The “new normal” that we are living in has pushed those in the creative industry, both new and old to come up with innovative ways to continue making content.

“We’ve always had a seat at the table”

This is what Solange Knowles said in an interview with NPR Music in response to her 2016 album “A Seat at the Table”. The idea of a metaphorical ‘table’ of opportunity and being able to have a named place-card, is a system of thinking that often dominates many creative sectors. Whether it’s the music, art or writing: the premise is built on finally getting the recognition in one’s respected field. But what is the point of having a seat at the table when you’re only given the scraps?

Most of us are taught from an early age, that having an idea of "what you want to be" is essential. It’s drilled in through a plethora of career days, with the traditional jobs at the forefront and little to no emphasis on the arts. Once leaving university, I quickly realised that school did not equip me nor many of my peers with the tools we needed to truly “adult”. There was no handbook, no manual for many of the creative spaces I found myself wanting to enter. The terms ‘freelancer’, ‘rates’ and ‘self-employment’ were foreign to me. I became obsessed with researching, finding out ways to weave into the field I desired to be a part of.
In the age of Covid-19 (also dubbed by many on Twitter as “Ms Rona”, which I prefer), people have moved to using online resources to connect. Gen-Z has seen its own baby boom in the form of Tik Tok, with the app birthing one dance challenge after the other. The social sphere has grown, with many creatives including celebrities jumping to YouTube and Instagram to fuel their livelihoods. And not to mention the growth of podcasts and other audio listening formats (I’m 90% sure that Audible is stalking me at this point). With more creators jumping online, it highlighted something to me: it is possible to create your own platform as long as you have an audience that you can cater to.
During this past August, Dazed held 4 days of workshops as part of their #Dazed100Academy. I attended a session hosted by DJ “Lil C” and joined by singer Joy Crookes, make-up artist Mata Marielle and, Pedro Powell who works in the Fashion and Partnerships department at Sony. The topic of self-sufficiency came up, and Joy Crookes pointed out that “Self-sufficiency is really important. Because you can really direct. I'm not saying that you have to do everything yourself - you learn how to direct. And you are meant to be the one that is steering your ship". I began to recognise that being able to understand the creative process, and having a direct hand in overseeing it is crucial; it is important to be in the driver’s seat.
Being a backseat driver is usually viewed as irritating. But having a team of likeminded people – a ‘tribe’ – was something that was highlighted during the discussion as a necessity. This is not necessarily the same as taking on Drake’s mindset of “no new friends” for face value, but rather building a circle of accountability partners. Let’s be real: it’s easier for people to be honest about your behaviour or ‘keep you in check’ if they know you personally. And what’s even better? Being able to bring those people and others into those spaces.
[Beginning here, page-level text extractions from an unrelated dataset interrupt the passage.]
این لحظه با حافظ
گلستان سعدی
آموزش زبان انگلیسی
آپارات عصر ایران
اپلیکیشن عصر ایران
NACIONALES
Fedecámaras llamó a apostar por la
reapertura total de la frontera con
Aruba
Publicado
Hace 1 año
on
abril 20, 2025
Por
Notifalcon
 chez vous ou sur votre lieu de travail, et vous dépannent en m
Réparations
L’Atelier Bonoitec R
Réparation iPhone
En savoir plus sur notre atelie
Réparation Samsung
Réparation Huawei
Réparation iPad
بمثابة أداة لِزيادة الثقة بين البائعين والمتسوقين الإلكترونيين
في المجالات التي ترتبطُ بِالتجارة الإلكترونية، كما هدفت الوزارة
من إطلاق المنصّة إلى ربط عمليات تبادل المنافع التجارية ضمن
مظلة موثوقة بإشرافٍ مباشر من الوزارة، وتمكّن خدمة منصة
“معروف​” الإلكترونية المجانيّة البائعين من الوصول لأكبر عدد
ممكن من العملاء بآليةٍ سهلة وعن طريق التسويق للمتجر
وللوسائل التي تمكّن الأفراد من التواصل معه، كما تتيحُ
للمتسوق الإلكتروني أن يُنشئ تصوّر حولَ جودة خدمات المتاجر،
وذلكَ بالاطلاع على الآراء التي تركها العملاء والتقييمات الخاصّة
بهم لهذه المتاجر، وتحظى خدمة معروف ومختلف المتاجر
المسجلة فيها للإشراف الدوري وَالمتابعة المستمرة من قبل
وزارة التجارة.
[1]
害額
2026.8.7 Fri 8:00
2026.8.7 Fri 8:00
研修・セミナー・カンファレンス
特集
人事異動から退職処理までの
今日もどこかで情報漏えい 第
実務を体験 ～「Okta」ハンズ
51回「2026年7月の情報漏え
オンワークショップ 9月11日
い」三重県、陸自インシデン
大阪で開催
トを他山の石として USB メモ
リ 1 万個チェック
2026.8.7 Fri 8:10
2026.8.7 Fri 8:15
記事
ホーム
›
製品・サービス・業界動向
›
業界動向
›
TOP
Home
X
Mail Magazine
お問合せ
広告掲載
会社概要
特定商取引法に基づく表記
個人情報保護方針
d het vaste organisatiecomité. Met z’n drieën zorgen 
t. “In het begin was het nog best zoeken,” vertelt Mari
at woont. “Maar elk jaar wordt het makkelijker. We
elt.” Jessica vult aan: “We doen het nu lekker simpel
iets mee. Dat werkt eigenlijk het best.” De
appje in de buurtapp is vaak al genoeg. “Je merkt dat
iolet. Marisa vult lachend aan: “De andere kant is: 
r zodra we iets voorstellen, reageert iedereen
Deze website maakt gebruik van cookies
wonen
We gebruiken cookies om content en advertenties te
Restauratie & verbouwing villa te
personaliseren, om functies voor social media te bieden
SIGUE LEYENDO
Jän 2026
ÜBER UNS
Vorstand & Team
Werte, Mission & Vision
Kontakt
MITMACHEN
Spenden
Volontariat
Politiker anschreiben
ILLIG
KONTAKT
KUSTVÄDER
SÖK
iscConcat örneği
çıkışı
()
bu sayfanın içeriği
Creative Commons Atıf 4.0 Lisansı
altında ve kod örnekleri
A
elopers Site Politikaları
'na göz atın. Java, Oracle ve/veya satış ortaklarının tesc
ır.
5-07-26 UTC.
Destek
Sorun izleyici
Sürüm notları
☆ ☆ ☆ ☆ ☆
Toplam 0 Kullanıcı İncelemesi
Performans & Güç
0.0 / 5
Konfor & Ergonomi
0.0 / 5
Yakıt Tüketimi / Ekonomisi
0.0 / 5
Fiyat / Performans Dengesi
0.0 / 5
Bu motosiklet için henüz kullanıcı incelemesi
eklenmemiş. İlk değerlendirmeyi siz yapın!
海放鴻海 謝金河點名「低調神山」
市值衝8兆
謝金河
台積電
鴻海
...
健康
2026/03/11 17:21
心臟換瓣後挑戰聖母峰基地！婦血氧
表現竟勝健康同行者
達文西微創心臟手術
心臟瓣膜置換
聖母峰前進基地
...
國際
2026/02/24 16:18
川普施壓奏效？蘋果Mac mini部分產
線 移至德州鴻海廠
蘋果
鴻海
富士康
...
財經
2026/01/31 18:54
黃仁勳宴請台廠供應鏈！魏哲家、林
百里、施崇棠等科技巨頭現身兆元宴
In a conversation with my friend and fellow creative Makeda Carayol, we discussed the difficulties in trying to enter the industry, and the attempt to gain success and recognition in the space. She said the following:

“I'm made well aware of just how much my presence is tolerated (as opposed to being sought after) by those around me at the table. Constructing my own table and peppering it with *full-sized* chairs seems like the next logical option, and in fact, the only one. Sitting so low begs the following question; why am I clown-smiling and seal-clapping for savaged scraps and not even *half* the recognition I deserve?”

Making space for other creatives, and people in general who want to create content is possible. Forget having to accept the bare minimum – working together to build the metaphorical table and chairs so that everyone can sit comfortably, is where the focus should remain. As said by Lil C "You feel like you've got somewhere once you realise that you can help someone else". It’s possible to ‘eat together’ – and have plenty left over to share.